THE TASK: Locate each line in the entries that contains the string "tablas" and copy those lines. The match must follow case.

Sources of plain-text documents
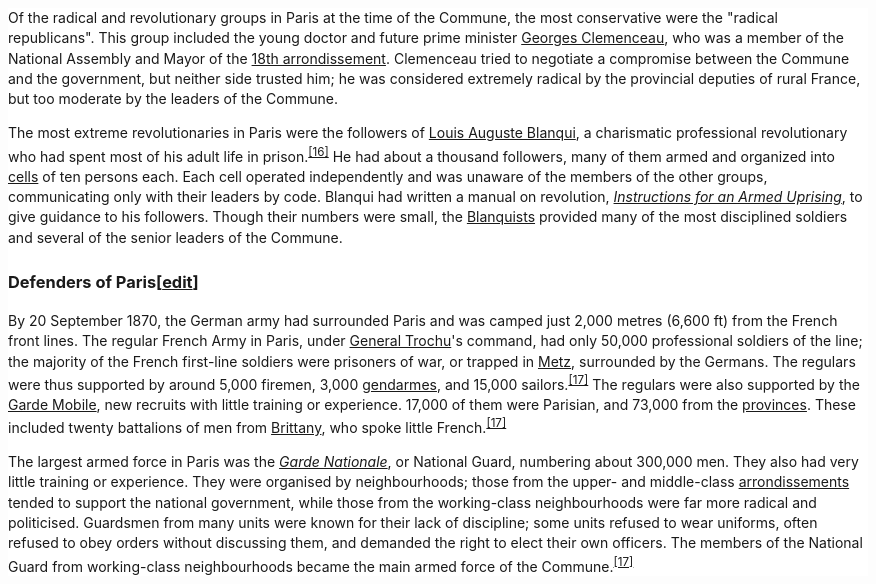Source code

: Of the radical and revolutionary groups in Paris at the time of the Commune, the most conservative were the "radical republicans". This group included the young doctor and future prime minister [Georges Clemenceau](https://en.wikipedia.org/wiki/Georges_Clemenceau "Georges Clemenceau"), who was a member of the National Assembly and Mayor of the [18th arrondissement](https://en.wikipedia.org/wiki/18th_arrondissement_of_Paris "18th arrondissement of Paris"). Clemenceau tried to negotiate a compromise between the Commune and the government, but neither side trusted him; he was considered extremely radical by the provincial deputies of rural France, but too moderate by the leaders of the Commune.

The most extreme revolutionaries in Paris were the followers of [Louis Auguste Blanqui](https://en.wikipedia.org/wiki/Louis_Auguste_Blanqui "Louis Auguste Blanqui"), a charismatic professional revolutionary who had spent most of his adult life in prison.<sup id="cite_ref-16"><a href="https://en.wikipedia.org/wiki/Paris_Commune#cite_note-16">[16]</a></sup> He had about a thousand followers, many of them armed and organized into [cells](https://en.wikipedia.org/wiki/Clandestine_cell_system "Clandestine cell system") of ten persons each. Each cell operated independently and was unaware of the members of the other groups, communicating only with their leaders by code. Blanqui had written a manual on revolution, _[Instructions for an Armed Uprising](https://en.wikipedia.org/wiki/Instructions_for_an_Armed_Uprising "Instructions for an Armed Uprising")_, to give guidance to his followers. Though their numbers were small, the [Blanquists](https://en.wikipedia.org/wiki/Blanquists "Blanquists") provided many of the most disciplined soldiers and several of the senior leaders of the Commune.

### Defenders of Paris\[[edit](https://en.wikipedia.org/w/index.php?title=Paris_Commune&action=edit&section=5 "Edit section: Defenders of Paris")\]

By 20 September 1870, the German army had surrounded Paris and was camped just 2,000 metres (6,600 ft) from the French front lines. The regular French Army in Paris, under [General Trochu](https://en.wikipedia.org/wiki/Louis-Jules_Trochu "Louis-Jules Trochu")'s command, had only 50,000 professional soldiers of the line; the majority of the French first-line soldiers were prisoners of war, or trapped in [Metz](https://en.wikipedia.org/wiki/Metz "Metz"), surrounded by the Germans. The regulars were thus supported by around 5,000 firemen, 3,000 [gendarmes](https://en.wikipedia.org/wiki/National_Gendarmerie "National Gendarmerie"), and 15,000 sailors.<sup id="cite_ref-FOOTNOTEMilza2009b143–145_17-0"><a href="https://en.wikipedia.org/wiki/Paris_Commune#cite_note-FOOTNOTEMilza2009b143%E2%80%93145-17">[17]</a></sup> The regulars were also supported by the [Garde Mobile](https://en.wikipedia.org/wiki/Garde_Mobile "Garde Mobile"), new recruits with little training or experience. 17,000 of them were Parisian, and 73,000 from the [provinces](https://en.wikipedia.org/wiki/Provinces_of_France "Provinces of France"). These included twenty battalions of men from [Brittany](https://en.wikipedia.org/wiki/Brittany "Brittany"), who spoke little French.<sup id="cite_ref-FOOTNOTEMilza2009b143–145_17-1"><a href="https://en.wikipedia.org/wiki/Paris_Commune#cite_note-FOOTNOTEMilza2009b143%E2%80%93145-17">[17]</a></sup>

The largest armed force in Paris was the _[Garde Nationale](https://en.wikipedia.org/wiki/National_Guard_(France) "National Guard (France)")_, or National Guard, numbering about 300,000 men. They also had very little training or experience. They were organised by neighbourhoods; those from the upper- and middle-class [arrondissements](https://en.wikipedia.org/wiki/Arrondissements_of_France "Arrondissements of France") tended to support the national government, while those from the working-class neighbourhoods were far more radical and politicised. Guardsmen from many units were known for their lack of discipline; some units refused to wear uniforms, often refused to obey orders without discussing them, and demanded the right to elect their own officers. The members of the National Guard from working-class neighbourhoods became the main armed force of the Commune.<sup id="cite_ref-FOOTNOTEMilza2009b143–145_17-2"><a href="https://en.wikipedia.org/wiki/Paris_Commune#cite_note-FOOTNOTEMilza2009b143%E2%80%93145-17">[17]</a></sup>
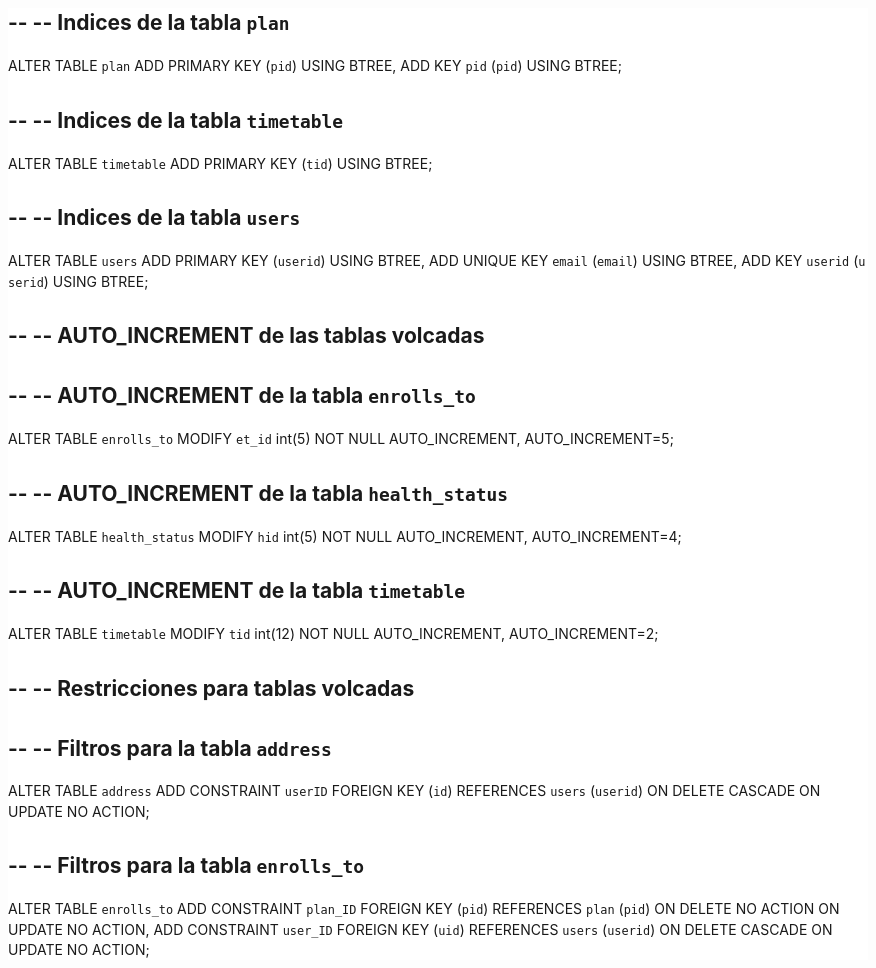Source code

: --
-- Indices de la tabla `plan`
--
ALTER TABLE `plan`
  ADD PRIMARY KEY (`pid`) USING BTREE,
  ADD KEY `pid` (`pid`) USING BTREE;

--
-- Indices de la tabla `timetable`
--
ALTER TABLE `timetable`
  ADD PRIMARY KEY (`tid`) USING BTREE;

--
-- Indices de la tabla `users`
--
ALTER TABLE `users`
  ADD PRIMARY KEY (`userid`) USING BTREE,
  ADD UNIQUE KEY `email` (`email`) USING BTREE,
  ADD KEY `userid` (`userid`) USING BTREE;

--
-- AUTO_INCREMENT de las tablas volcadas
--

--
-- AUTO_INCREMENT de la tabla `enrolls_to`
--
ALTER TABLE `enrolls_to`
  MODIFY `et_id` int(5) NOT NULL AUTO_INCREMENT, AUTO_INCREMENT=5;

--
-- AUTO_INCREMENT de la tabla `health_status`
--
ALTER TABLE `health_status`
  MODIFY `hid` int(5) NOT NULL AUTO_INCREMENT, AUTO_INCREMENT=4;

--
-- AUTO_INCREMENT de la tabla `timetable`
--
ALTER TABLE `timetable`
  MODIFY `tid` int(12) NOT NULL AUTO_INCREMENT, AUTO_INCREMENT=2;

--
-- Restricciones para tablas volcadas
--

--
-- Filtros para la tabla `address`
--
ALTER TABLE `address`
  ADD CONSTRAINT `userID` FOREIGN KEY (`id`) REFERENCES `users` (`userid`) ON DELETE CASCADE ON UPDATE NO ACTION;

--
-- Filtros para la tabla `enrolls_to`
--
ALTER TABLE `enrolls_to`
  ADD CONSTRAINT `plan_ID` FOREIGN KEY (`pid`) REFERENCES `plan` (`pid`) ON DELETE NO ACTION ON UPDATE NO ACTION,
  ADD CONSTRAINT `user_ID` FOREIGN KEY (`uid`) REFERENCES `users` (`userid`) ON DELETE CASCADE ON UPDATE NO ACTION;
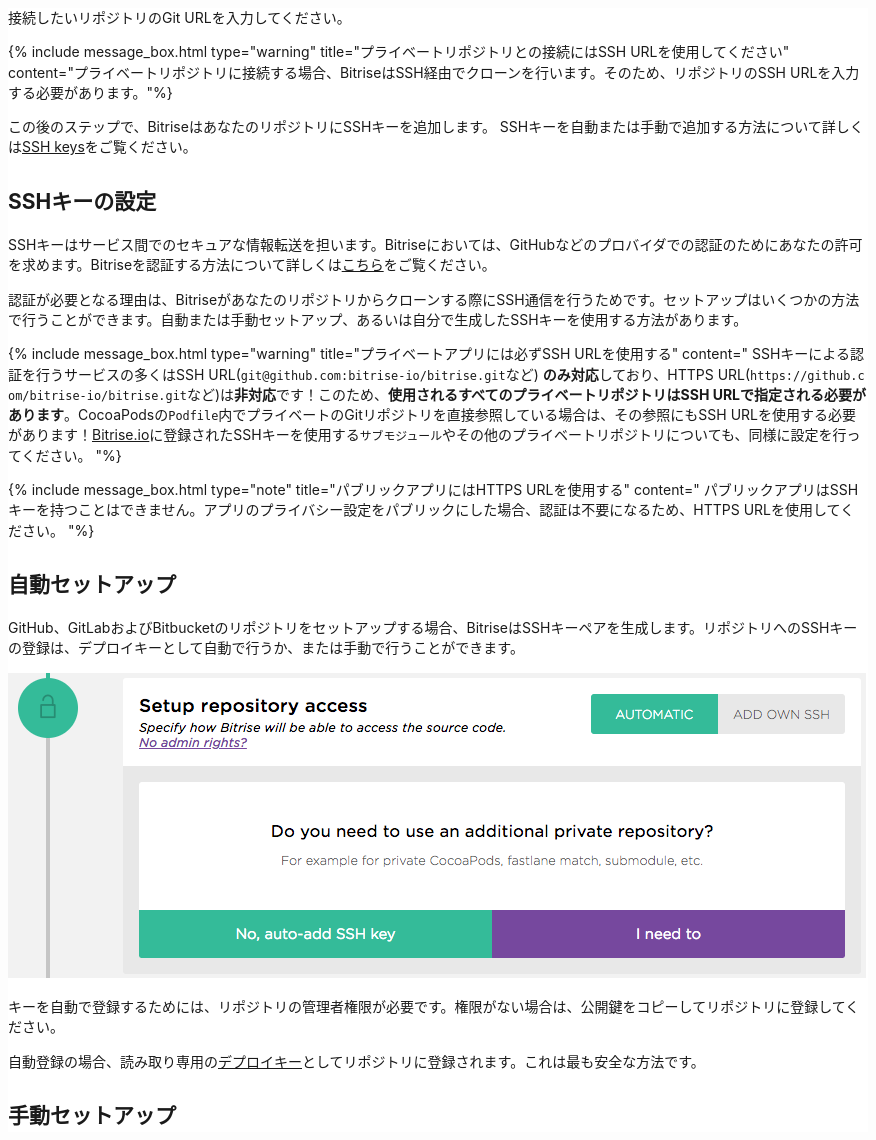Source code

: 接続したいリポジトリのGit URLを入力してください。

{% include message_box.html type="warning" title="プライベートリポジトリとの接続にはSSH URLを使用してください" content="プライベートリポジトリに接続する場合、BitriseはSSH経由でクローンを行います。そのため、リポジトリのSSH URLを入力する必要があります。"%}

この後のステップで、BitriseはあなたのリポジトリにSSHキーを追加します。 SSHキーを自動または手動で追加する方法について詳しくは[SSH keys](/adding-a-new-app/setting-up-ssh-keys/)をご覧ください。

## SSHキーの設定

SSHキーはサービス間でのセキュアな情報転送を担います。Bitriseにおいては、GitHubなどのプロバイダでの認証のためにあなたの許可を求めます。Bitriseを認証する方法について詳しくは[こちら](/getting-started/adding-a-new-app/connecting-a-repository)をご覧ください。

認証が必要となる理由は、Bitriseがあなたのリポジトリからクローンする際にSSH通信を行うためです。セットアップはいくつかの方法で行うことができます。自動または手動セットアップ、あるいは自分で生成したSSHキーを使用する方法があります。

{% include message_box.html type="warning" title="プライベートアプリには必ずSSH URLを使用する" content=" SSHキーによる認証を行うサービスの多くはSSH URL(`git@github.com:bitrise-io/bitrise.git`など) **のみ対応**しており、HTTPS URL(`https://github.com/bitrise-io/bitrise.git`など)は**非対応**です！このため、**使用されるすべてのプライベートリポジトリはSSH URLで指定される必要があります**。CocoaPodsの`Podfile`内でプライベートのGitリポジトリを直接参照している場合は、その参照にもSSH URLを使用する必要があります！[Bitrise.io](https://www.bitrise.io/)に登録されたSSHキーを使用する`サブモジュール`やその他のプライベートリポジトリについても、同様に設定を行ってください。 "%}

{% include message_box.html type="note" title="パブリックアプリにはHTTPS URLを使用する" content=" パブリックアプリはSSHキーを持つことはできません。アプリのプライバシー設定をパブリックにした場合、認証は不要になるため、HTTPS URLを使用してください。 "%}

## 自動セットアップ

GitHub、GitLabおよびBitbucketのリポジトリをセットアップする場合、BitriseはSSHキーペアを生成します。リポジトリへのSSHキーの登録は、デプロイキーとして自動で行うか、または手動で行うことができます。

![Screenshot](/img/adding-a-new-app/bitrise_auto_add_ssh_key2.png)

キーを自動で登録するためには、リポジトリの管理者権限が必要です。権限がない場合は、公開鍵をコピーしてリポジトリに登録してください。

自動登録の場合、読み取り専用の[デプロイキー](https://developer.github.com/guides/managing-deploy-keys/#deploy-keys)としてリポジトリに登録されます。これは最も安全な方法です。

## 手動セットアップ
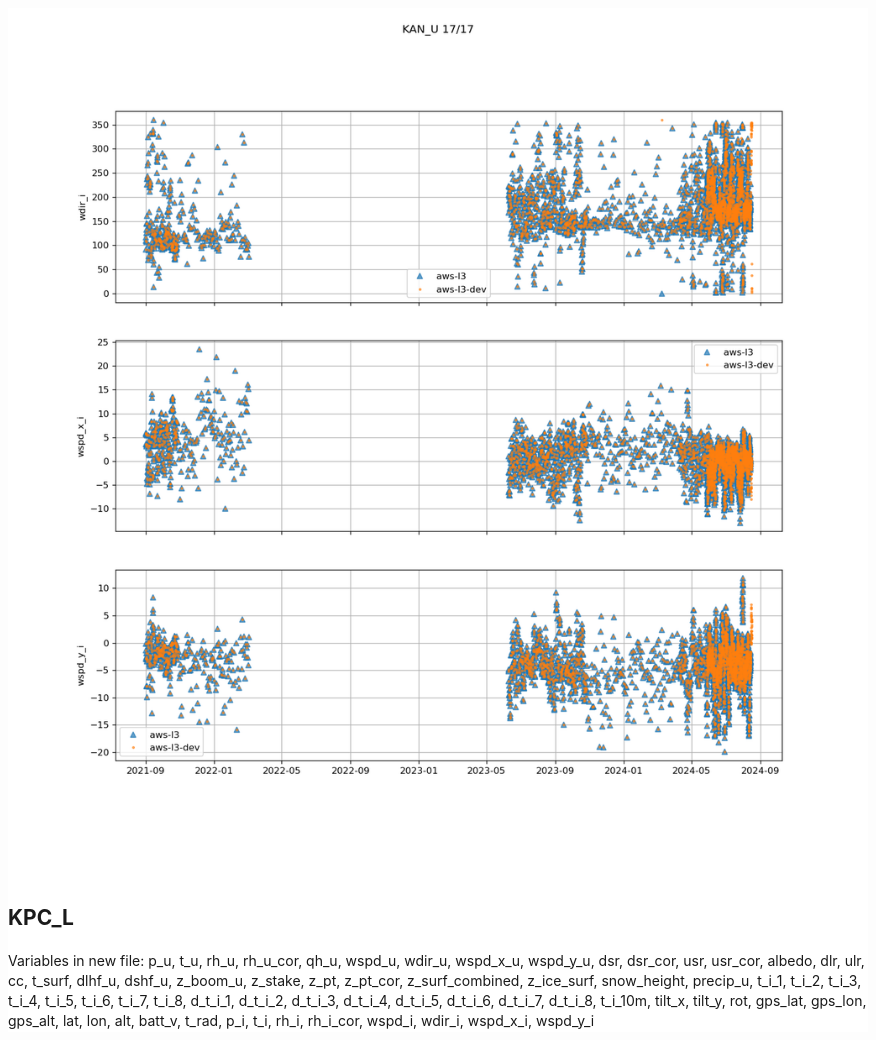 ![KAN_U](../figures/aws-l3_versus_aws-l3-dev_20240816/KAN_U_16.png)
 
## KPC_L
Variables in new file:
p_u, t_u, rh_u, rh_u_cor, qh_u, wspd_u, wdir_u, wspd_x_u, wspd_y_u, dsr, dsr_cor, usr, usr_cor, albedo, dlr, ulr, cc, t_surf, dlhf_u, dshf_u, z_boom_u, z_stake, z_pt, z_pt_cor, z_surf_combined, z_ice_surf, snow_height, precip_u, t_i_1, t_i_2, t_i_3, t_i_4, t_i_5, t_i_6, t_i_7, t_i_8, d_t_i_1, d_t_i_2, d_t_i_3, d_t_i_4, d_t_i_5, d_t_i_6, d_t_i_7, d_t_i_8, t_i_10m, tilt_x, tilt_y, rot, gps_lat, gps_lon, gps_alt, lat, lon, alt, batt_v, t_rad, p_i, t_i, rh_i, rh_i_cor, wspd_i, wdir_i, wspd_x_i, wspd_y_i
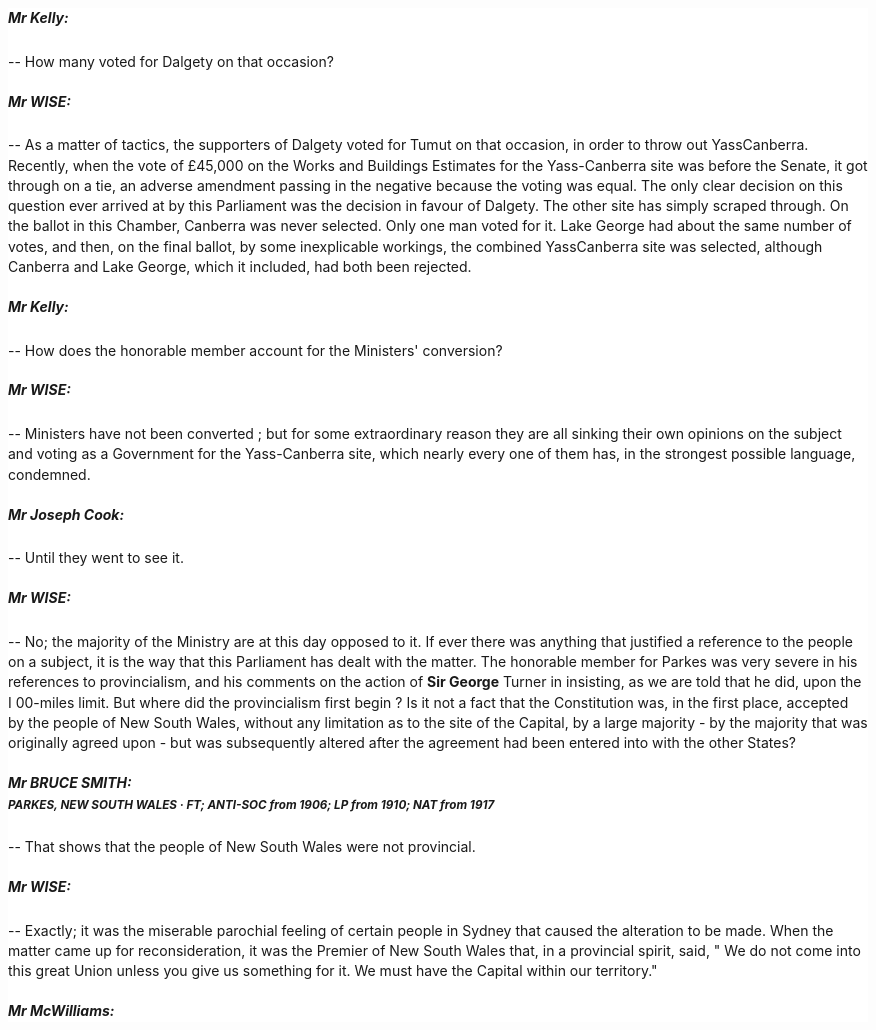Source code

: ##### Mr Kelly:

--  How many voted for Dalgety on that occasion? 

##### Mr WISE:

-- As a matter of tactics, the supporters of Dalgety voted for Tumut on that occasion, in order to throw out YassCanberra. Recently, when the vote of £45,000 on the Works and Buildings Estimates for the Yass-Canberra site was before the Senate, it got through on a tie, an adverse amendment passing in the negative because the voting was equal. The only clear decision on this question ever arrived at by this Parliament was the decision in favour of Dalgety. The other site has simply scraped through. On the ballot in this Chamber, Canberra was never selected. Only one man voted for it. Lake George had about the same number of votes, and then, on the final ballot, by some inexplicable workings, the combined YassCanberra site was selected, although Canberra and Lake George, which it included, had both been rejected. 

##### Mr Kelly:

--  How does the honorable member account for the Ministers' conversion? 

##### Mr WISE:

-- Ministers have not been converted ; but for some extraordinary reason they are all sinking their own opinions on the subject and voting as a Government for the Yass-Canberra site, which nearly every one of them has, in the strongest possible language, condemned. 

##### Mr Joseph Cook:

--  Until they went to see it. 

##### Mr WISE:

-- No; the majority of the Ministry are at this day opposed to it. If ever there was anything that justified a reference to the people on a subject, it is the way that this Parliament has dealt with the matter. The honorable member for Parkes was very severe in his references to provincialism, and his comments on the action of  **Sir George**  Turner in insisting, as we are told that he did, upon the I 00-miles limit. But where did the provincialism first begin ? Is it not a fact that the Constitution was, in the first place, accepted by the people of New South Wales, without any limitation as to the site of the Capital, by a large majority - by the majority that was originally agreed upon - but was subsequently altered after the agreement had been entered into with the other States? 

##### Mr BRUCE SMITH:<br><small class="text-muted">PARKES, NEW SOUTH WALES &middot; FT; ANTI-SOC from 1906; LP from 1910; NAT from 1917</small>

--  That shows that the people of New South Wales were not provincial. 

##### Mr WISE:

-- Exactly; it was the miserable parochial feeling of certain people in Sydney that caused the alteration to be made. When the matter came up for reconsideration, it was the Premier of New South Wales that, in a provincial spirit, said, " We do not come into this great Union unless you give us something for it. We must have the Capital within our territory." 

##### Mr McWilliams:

SOLUTION FOR THIS TASK:
-- AUTO_INCREMENT de las tablas volcadas
-- Restricciones para tablas volcadas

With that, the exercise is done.